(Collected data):
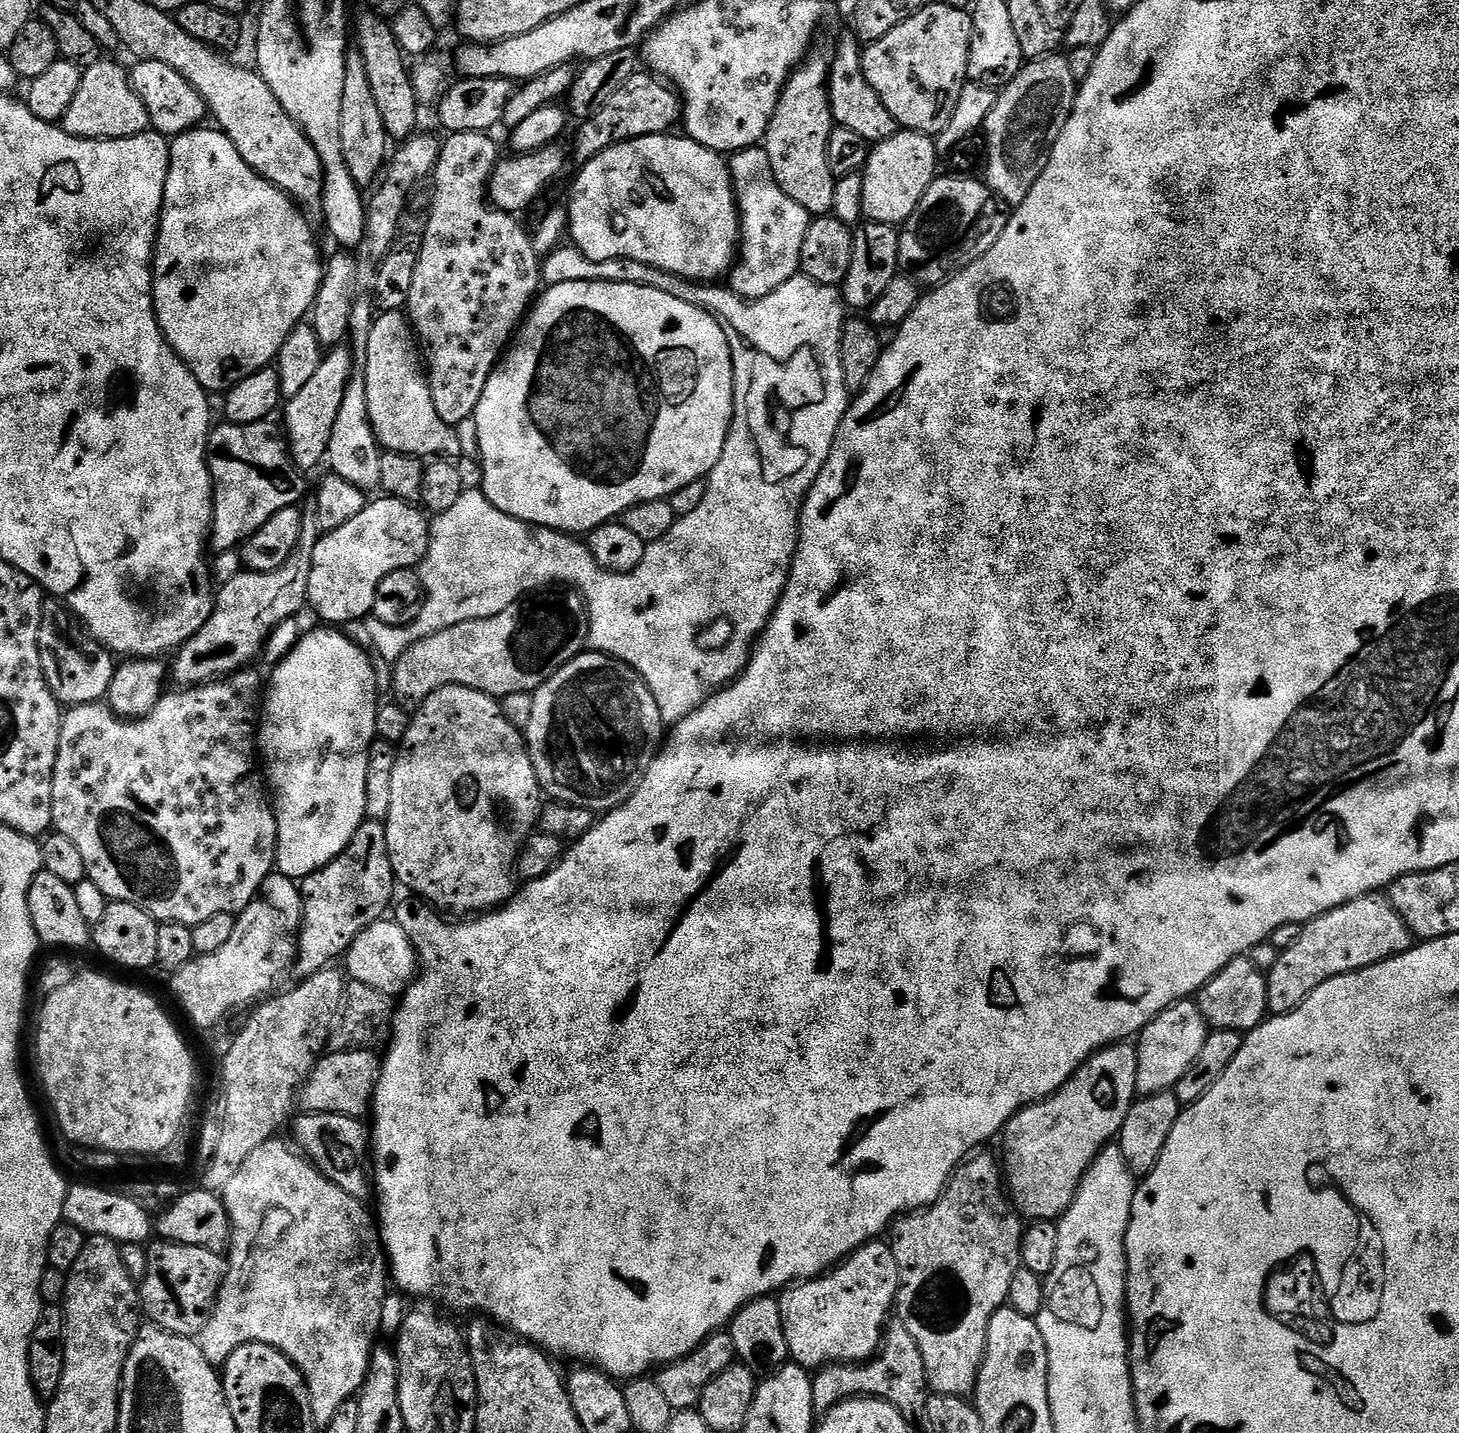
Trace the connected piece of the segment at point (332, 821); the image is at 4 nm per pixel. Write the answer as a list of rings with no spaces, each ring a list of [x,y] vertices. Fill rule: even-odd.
[[[320,626],[317,632],[305,631],[300,637],[298,646],[286,654],[280,664],[271,669],[272,685],[266,688],[266,703],[258,716],[258,752],[262,757],[262,772],[266,777],[267,787],[274,797],[276,825],[278,826],[278,842],[276,843],[276,868],[297,882],[320,868],[325,868],[334,858],[338,858],[346,850],[346,846],[354,838],[366,817],[366,762],[372,741],[376,739],[376,709],[378,707],[378,691],[375,682],[375,671],[372,669],[372,657],[344,635],[343,631],[333,630],[328,626]]]

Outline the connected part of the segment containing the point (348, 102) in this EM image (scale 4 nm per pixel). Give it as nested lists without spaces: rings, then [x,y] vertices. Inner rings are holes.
[[[359,50],[349,51],[346,58],[346,82],[342,82],[342,154],[346,154],[346,166],[350,166],[350,174],[354,174],[354,182],[358,182],[362,190],[371,189],[381,179],[390,156],[388,144],[390,137],[386,122],[382,122],[378,102],[371,90],[366,62],[362,60]]]

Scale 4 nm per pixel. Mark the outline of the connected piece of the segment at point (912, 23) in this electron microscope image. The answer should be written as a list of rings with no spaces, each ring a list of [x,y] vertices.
[[[946,2],[925,3],[918,14],[914,14],[914,18],[906,18],[906,22],[902,22],[902,26],[895,30],[890,30],[886,38],[878,38],[878,42],[863,49],[866,82],[874,86],[878,98],[882,98],[882,106],[886,106],[890,114],[894,114],[901,129],[921,132],[924,136],[935,138],[942,130],[946,130],[954,114],[954,106],[958,106],[958,97],[962,95],[965,84],[969,83],[968,55],[971,45],[972,18],[968,12],[954,10],[954,6]]]

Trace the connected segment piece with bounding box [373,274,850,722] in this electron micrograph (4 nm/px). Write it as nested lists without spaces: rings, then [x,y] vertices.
[[[798,274],[790,282],[778,286],[778,290],[774,290],[774,294],[766,294],[766,298],[757,300],[743,300],[741,296],[734,294],[731,288],[727,286],[719,288],[720,286],[716,282],[692,282],[685,287],[687,290],[684,290],[686,298],[691,304],[709,312],[722,326],[722,330],[726,334],[726,342],[732,348],[732,369],[734,370],[736,407],[732,414],[732,425],[728,431],[726,446],[722,450],[722,458],[718,458],[714,470],[706,477],[708,489],[706,498],[702,498],[702,506],[690,514],[679,517],[675,526],[670,530],[670,534],[666,534],[666,538],[647,545],[642,562],[637,568],[626,574],[618,574],[617,572],[607,572],[602,566],[598,566],[587,543],[580,541],[579,544],[576,541],[579,539],[575,535],[554,532],[551,528],[537,528],[524,524],[521,520],[515,520],[510,514],[498,510],[498,506],[494,506],[485,498],[483,491],[466,490],[462,494],[462,498],[458,498],[455,506],[450,506],[450,510],[439,513],[431,521],[428,530],[428,549],[424,555],[424,561],[418,566],[420,581],[424,587],[424,605],[418,618],[414,618],[414,622],[410,622],[404,628],[376,630],[373,634],[376,654],[394,662],[398,658],[402,658],[402,654],[406,654],[406,650],[410,646],[414,646],[414,642],[418,642],[422,638],[430,638],[430,634],[438,634],[450,626],[458,626],[458,622],[470,622],[478,618],[490,618],[494,614],[502,614],[502,610],[506,610],[511,604],[523,601],[529,594],[539,593],[549,586],[567,586],[580,593],[584,606],[588,609],[587,647],[593,652],[603,652],[605,656],[613,656],[616,660],[629,664],[644,679],[646,686],[654,694],[654,702],[658,702],[658,710],[665,722],[675,722],[686,718],[695,708],[706,703],[708,697],[713,696],[722,688],[727,688],[743,672],[752,656],[752,649],[756,647],[756,641],[768,627],[770,618],[784,593],[788,572],[792,569],[792,559],[800,541],[800,509],[803,508],[804,499],[808,497],[808,492],[814,486],[822,466],[826,466],[826,458],[830,458],[830,450],[834,446],[838,426],[850,403],[850,393],[844,381],[842,354],[840,353],[846,305],[839,287],[822,286],[803,274]]]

(WORK TASK): The output has to match the data above line for line, except that pictures are dropped.

(EXPECTED ANSWER):
Trace the connected piece of the segment at point (332, 821); the image is at 4 nm per pixel. Write the answer as a list of rings with no spaces, each ring a list of [x,y] vertices. Fill rule: even-odd.
[[[320,626],[317,632],[305,631],[300,637],[298,646],[286,654],[280,664],[271,669],[272,685],[266,688],[266,703],[258,716],[258,752],[262,757],[262,772],[266,777],[267,787],[274,797],[276,825],[278,826],[278,842],[276,843],[276,868],[297,882],[320,868],[325,868],[334,858],[338,858],[346,850],[346,846],[354,838],[366,817],[366,762],[372,741],[376,739],[376,709],[378,707],[378,691],[375,682],[375,671],[372,669],[372,657],[344,635],[343,631],[333,630],[328,626]]]

Outline the connected part of the segment containing the point (348, 102) in this EM image (scale 4 nm per pixel). Give it as nested lists without spaces: rings, then [x,y] vertices. Inner rings are holes.
[[[359,50],[349,51],[346,58],[346,82],[342,82],[342,154],[346,154],[346,166],[350,166],[350,174],[354,174],[354,182],[358,182],[362,190],[371,189],[381,179],[390,156],[388,144],[390,137],[386,122],[382,122],[378,102],[371,90],[366,62],[362,60]]]

Scale 4 nm per pixel. Mark the outline of the connected piece of the segment at point (912, 23) in this electron microscope image. The answer should be written as a list of rings with no spaces, each ring a list of [x,y] vertices.
[[[946,2],[925,3],[918,14],[914,14],[914,18],[906,18],[906,22],[902,22],[902,26],[895,30],[890,30],[886,38],[878,38],[878,42],[863,49],[866,82],[874,86],[878,98],[882,98],[882,106],[886,106],[890,114],[894,114],[901,129],[921,132],[924,136],[935,138],[942,130],[946,130],[954,114],[954,106],[958,106],[958,97],[962,95],[965,84],[969,83],[968,55],[971,45],[972,18],[968,12],[954,10],[954,6]]]

Trace the connected segment piece with bounding box [373,274,850,722] in this electron micrograph (4 nm/px). Write it as nested lists without spaces: rings, then [x,y] vertices.
[[[798,274],[790,282],[778,286],[778,290],[774,290],[774,294],[766,294],[766,298],[757,300],[743,300],[741,296],[734,294],[731,288],[727,286],[719,288],[720,286],[716,282],[692,282],[685,287],[687,290],[684,290],[686,298],[691,304],[709,312],[722,326],[722,330],[726,334],[726,342],[732,348],[732,369],[734,370],[736,407],[732,414],[732,425],[728,431],[726,446],[722,450],[722,458],[718,458],[714,470],[706,477],[708,489],[706,498],[702,498],[702,506],[690,514],[679,517],[675,526],[670,530],[670,534],[666,534],[666,538],[647,545],[642,562],[637,568],[626,574],[618,574],[617,572],[607,572],[602,566],[598,566],[587,543],[580,541],[579,544],[576,541],[579,539],[575,535],[554,532],[551,528],[537,528],[524,524],[521,520],[515,520],[510,514],[498,510],[498,506],[494,506],[485,498],[483,491],[466,490],[462,494],[462,498],[458,498],[455,506],[450,506],[450,510],[439,513],[431,521],[428,530],[428,549],[424,555],[424,561],[418,566],[420,581],[424,587],[424,605],[418,618],[414,618],[414,622],[410,622],[404,628],[376,630],[373,634],[376,654],[394,662],[398,658],[402,658],[402,654],[406,654],[406,650],[410,646],[414,646],[414,642],[418,642],[422,638],[430,638],[430,634],[438,634],[450,626],[458,626],[458,622],[470,622],[478,618],[490,618],[494,614],[502,614],[502,610],[506,610],[511,604],[523,601],[529,594],[539,593],[549,586],[567,586],[580,593],[584,606],[588,609],[587,647],[593,652],[603,652],[605,656],[613,656],[616,660],[629,664],[644,679],[646,686],[654,694],[654,702],[658,702],[658,710],[665,722],[675,722],[686,718],[695,708],[706,703],[708,697],[713,696],[722,688],[727,688],[743,672],[752,656],[752,649],[756,647],[756,641],[768,627],[770,618],[784,593],[788,572],[792,569],[792,559],[800,541],[800,509],[803,508],[804,499],[808,497],[808,492],[814,486],[822,466],[826,466],[826,458],[830,458],[830,450],[834,446],[838,426],[850,403],[850,393],[844,381],[842,354],[840,353],[846,305],[839,287],[822,286],[803,274]]]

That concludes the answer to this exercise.